At the end of July and the beginning of August, measurements were carried out in Middelburg (NL) with three Kestrel meters and an infrared camera. These measurements took place within the framework of the European research project Cool Towns. This project focuses on countering the negative effects of climate change. With these measurements we try to find an answer to the prevention or limitation of heat stress in the (inner) city. The results of the measurements were sent to the Amsterdam University of Applied Sciences (NL) and are analyzed there. The results are also used in another project, Citizen Participation in Climate Adaptation.
Citizen Participation in Climate Adaptation Research
Students from HZ University of Applied Siences have used the Cool Towns Kestrel meters for the Citizen Participation in Climate Adaptation study. In this practice-oriented research project, researchers from four universities of applied sciences are monitoring heat through a citizen science project and investigating how residents can be involved in the necessary adaptations in the neighborhood. This is also done in some parts of the municipality of Middelburg. The results of the research are used for the Cool Towns project, which aims to make cities cooler. The outcome of the Citizen Participation in Climate Adaptation research project is also important for this.
The monitoring consists of measurements with weather stations, bicycle sensors, handheld meters and indoor temperature sensors. In addition, the perception of residents of these neighborhoods is mapped, so we gain a better understanding of the impact of heat on people. The research from the Hogeschool Zeeland (NL) is carried out in ten neighborhoods in Middelburg, Vlissingen, Rotterdam, Leeuwarden and Groningen. The knowledge developed is used for new insights and methods on how municipalities and residents can work together to make neighborhoods “climate-proof”.
Jasper van den Heuvel is a researcher / lecturer at the Hogeschool Zeeland in Vlissingen and is involved in the research. He wrote an article about this. Together with nine students, he set to work in September 2020 to further develop a number of sub-topics together with the researchers involved:
– Analysis of measurements in the context of heat stress in the neighborhood and homes;
– Video interviews with residents about considerations regarding their garden;
– Possible solutions in the neighborhood;The data is processed in a platform to gain insight into the perceived temperature in the various neighborhoods.
Wind chill is a better indicator
The perceived temperature is a better indicator to chart the effects of heat on people’s well-being. In warm periods, a higher air temperature, lower wind speed, higher humidity and higher radiation contribute to a higher wind chill. During the day, the wind chill in the city is mainly determined by sun and shade, along with wind speed. After sunset the air temperature has a greater influence and the thermal comfort is largely determined by factors that influence the air temperature. Just like the air temperature, the PET scale for wind chill has a temperature scale in degrees Celsius.
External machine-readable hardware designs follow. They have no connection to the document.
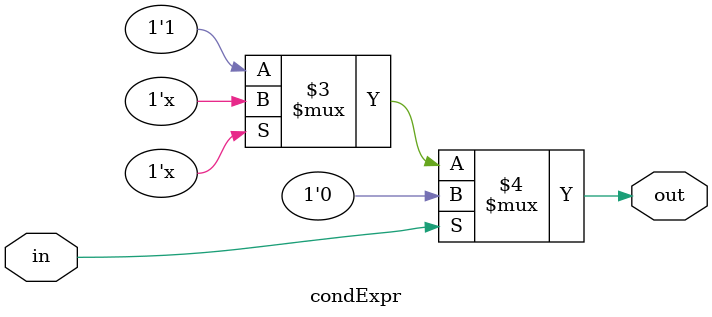
<source format=sv>
module condExpr(
    input in,
    output out
);
logic ass1, ass2, ass3;

assign out = (in == 1'b1) ? 1'b0 : (in == 1'bx) ? 1'bz : 1'b1;

// always_comb begin
//     ass1 = in;
//     ass2 = (in == 1'b1) ? 1'b0 : 1'b1;
//     ass3 = in;
// end
endmodule
</source>
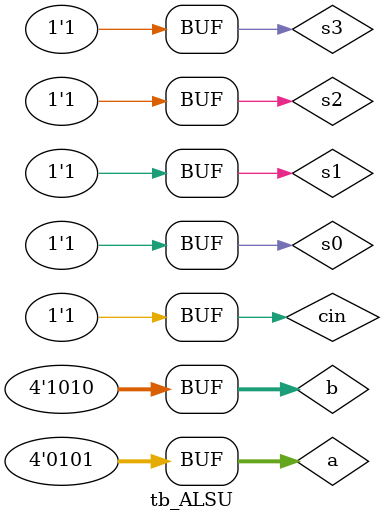
<source format=v>
module fullAdder ( 
    input a,b,cin,
    output sum,cout
);
    
    xor(w0,a,b);
    xor(sum,w0,cin);

    and(w1,a,b);
    and(w2,w0,cin);
    or(cout,w1,w2);

endmodule


// 4to1 mux module
module mux1x4 (
    input i1,i2, i3, i4,s0,s1,
    output y
    );
    
    
    not(ns0 , s0);
    not(ns1 , s1);

    and(w0, i1, ns0, ns1);
    and(w1, i2, ns0, s1);
    and(w2, i3, s0, ns1);
    and(w3, i4, s0, s1);

    or(y,w0,w1,w2,w3);

endmodule



//AC module

module AC (
    input [3:0] a,
    input [3:0] b,
    input s1,s0,cin,
    output [3:0] d,
    output carry
);

    assign z = 0;
    not(o,z);
    
    not(nb0,b[0]);
    mux1x4 m0(b[0],nb0,z,o,s1,s0,y0);

    not(nb1,b[1]);
    mux1x4 m1(b[1],nb1,z,o,s1,s0,y1);

    not(nb2,b[2]);
    mux1x4 m2(b[2],nb2,z,o,s1,s0,y2);

    not(nb3,b[3]);
    mux1x4 m3(b[3],nb3,z,o,s1,s0,y3);

    fullAdder f0(a[0],y0,cin,d[0],c0);
    fullAdder f1(a[1],y1,c0,d[1],c1);
    fullAdder f2(a[2],y2,c1,d[2],c2);
    fullAdder f3(a[3],y3,c2,d[3],carry);


    
endmodule


//  LOGIC MICROOPERATIONS module
module micro (
    input [3:0] a,
    input [3:0] b,
    input s0,s1,
    output [3:0] f
);

    and(i00,a[0],b[0]);
    or(i01,a[0],b[0]);
    xor(i02,a[0],b[0]);
    not(i03,a[0]);
    mux1x4 m0(i00,i01,i02,i03,s0,s1,f[0]);

    and(i10,a[1],b[1]);
    or(i11,a[1],b[1]);
    xor(i12,a[1],b[1]);
    not(i13,a[1]);
    mux1x4 m1(i10,i11,i12,i13,s0,s1,f[1]);

    and(i20,a[2],b[2]);
    or(i21,a[2],b[2]);
    xor(i22,a[2],b[2]);
    not(i23,a[2]);
    mux1x4 m2(i20,i21,i22,i23,s0,s1,f[2]);

    and(i30,a[3],b[3]);
    or(i31,a[3],b[3]);
    xor(i32,a[3],b[3]);
    not(i33,a[3]);
    mux1x4 m3(i30,i31,i32,i33,s0,s1,f[3]);

endmodule


module mux_4to1 (
    input wire [3:0] a, b, c, d, 
    input s0, s1, 
    output reg [3:0] out);
    always @ (a or b or c or d or s0 or s1)
    begin
        if (s0 == 0 && s1 == 0)
          out <= a;
        else if (s0 == 0 && s1 == 1)
         out <= b;
        else if (s0 == 1 && s1 == 0)
          out <= c;
     else if (s0 == 1 && s1 == 1)
          out <= d;
end
endmodule

// shif module

module shift (
    input [3:0] a,
    output [3:0] r,l
);

    assign r = a>>1;
    assign l = a<<1;
    
endmodule


// ARITHMETIC LOGIC SHIFT UNIT module


module ALSU(
    input s0,s1,s2,s3,cin,
    input [3:0] a,b,
    output [3:0] f,
    output carry
);
    wire [0:3] d;
    AC ac(b,a,s1,s0,cin,d,carry);

    wire [3:0] e;
    micro mic(b,a,s1,s0,e);

    wire [3:0] shra,shla;
    shift sh(a,shra,shla);

    mux_4to1 mux_4to1(d,e,shra,shla,s3,s2,f);
    
endmodule


// ARITHMETIC LOGIC SHIFT UNIT test

module tb_ALSU ();
    reg s0,s1,s2,s3,cin;
    reg [3:0] a,b;
    wire [3:0] f;
    wire carry;

    ALSU alsu(s0,s1,s2,s3,cin,a,b,f,carry);

    initial begin
        a = 4'b0101;
        b = 4'b1010;
        s0 = 0;
        s1 = 0;
        s2 = 0;
        s3 = 0;
        cin = 0;
        #100;

        a = 4'b0101;
        b = 4'b1010;
        s0 = 0;
        s1 = 0;
        s2 = 0;
        s3 = 0;
        cin = 1;
        #100;

        a = 4'b1101;
        b = 4'b0010;
        s0 = 1;
        s1 = 0;
        s2 = 0;
        s3 = 0;
        cin = 0;
        #100;

        a = 4'b0101;
        b = 4'b1010;
        s0 = 1;
        s1 = 0;
        s2 = 0;
        s3 = 0;
        cin = 1;
        #100;

        a = 4'b0101;
        b = 4'b1010;
        s0 = 0;
        s1 = 1;
        s2 = 0;
        s3 = 0;
        cin = 0;
        #100;

        a = 4'b0101;
        b = 4'b1010;
        s0 = 0;
        s1 = 1;
        s2 = 0;
        s3 = 0;
        cin = 1;
        #100;

        a = 4'b0101;
        b = 4'b1010;
        s0 = 1;
        s1 = 1;
        s2 = 0;
        s3 = 0;
        cin = 0;
        #100;

        a = 4'b0101;
        b = 4'b1010;
        s0 = 1;
        s1 = 1;
        s2 = 0;
        s3 = 0;
        cin = 1;
        #100;

// ============================================================================
        a = 4'b0101;
        b = 4'b1010;
        s0 = 0;
        s1 = 0;
        s2 = 1;
        s3 = 0;
        #100;

        a = 4'b0101;
        b = 4'b1010;
        s0 = 1;
        s1 = 0;
        s2 = 1;
        s3 = 0;
        #100;

        a = 4'b0101;
        b = 4'b1010;
        s0 = 0;
        s1 = 1;
        s2 = 1;
        s3 = 0;
        #100;

        a = 4'b0101;
        b = 4'b1010;
        s0 = 1;
        s1 = 1;
        s2 = 1;
        s3 = 0;
        #100;

        a = 4'b0101;
        b = 4'b1010;
        s0 = 1;
        s1 = 1;
        s2 = 0;
        s3 = 1;
        #100;

        a = 4'b0101;
        b = 4'b1010;
        s0 = 1;
        s1 = 1;
        s2 = 1;
        s3 = 1;
        #100;
    end
    
endmodule




</source>
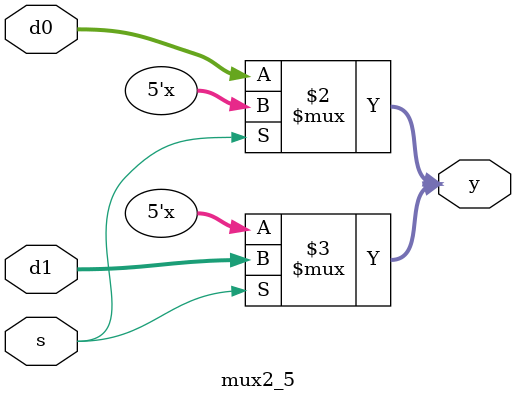
<source format=v>

module reg_file(input printWire,
                input [4:0] A1, A2, A3,
		input [31:0] WD3,
		input clk, WE3,
		output reg [31:0] RD1, RD2);

    reg [31:0] registers [31:0];

    initial registers[0] = 0;

    always @(*)
    begin
        RD1 <= A1 ? registers[A1] : 0;
	RD2 <= A2 ? registers[A2] : 0;
    end     

    always @(negedge clk)
    begin
        registers[A3] <= A3 ? (WE3 ? WD3 : registers[A3]) : 0;
    end     

    always @(posedge printWire) $display( "%d,%d,%d,%d,%d,%d", registers[0],registers[1],registers[2],registers[3],registers[4],registers[5]);
  //always @(*) $display( "%d,%d,%d,%d,%d,%d", registers[0],registers[1],registers[2],registers[3],registers[4],registers[5]);
  
endmodule 


//Helper module for sign extension
module sign_ext(input [15:0] A,
		output [31:0] Y);
	assign Y = { {16{A[15]}}, A[15:0]};
endmodule 



//Helper module for data memory
module dmem (input clk, we,
             input [31:0] a, wd,
             output [31:0] rd);

  reg [31:0] RAM[127:0];

  assign rd = RAM[a[7:2]]; // word aligned

  always@(posedge clk)
    if(we) RAM[a[31:2]] <= wd;

endmodule


//Helper module for instruction memory
module imem (input [5:0] a,
             output [31:0] rd);
 
  // The "a" is the address of instruction to fetch, what
  // for our purpose can be taken from ProgramCounter[7:2]
 
  reg [31:0] RAM[127:0];
 
  initial  $readmemh ("memfile.dat",RAM);
  
  assign rd = RAM[a]; // word aligned
 
endmodule

//3:1 Mulitplexer with data length of 32 bits
module mux3 (input [31:0] d0, d1, d2,
 input[1:0] s,
 output [31:0] y);
 
 wire [31:0] d_tmp;
 mux2 mux_tmp(d0,d1,s[0], d_tmp);
 mux2 mux_fin(d_tmp, d2, s[1], y);

endmodule

//2:1 Mulitplexer with data length of 32 bits
module mux2 (input [31:0] d0, d1,
 input s,
 output [31:0] y);

 assign y = ~s? d0 : 32'bz;
 assign y = s? d1 : 32'bz;
endmodule

//2:1 Mulitplexer with data length of 5 bits
module mux2_5 (input [4:0] d0, d1,
 input s,
 output [4:0] y);

 assign y = ~s? d0 : 5'bz;
 assign y = s? d1 : 5'bz;
endmodule



</source>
The PET is by definition equal to how the air temperature is felt indoors where there are no radiation and wind influences.

Monitoring results show that PET wind chill temperatures in various cities reach the three highest physiological stress levels (moderate, major and extreme heat stress) on several days. In the project, the PET wind chill temperature is calculated in real time from the weather data provided by the weather stations and made accessible to a website.

Which temperatures occurred indoors in residents during the summer and what effects this had on well-being is currently being analyzed from temperature measurements within and completed questionnaires. During the summer, measurements were taken in about 100 different homes and research was conducted into the experience via questionnaires. This has also taken place in the municipality of Middelburg. These measurements and questionnaires are currently being analyzed. The idea is that these types of measurements and analyzes can provide professionals with insight into where and when the risks of heat stress can occur and thus better enable them to communicate about this with residents and to discuss a climate-proof neighborhood.

The Citizen Participation in Climate Adaptation project is a collaboration between four universities of applied sciences: HZ University of Applied Sciences, Rotterdam University of Applied Sciences, Van Hall Larenstein University of Applied Sciences, Hanze University of Applied Sciences Groningen, the five municipalities of Vlissingen, Middelburg, Rotterdam, Leeuwarden, Groningen and two water boards Wetterskip Fryslân and Waterschap Noorderzijlvest. The project is made possible by a RAAK Public subsidy from the National Governing Body for Practice-oriented Research SIA.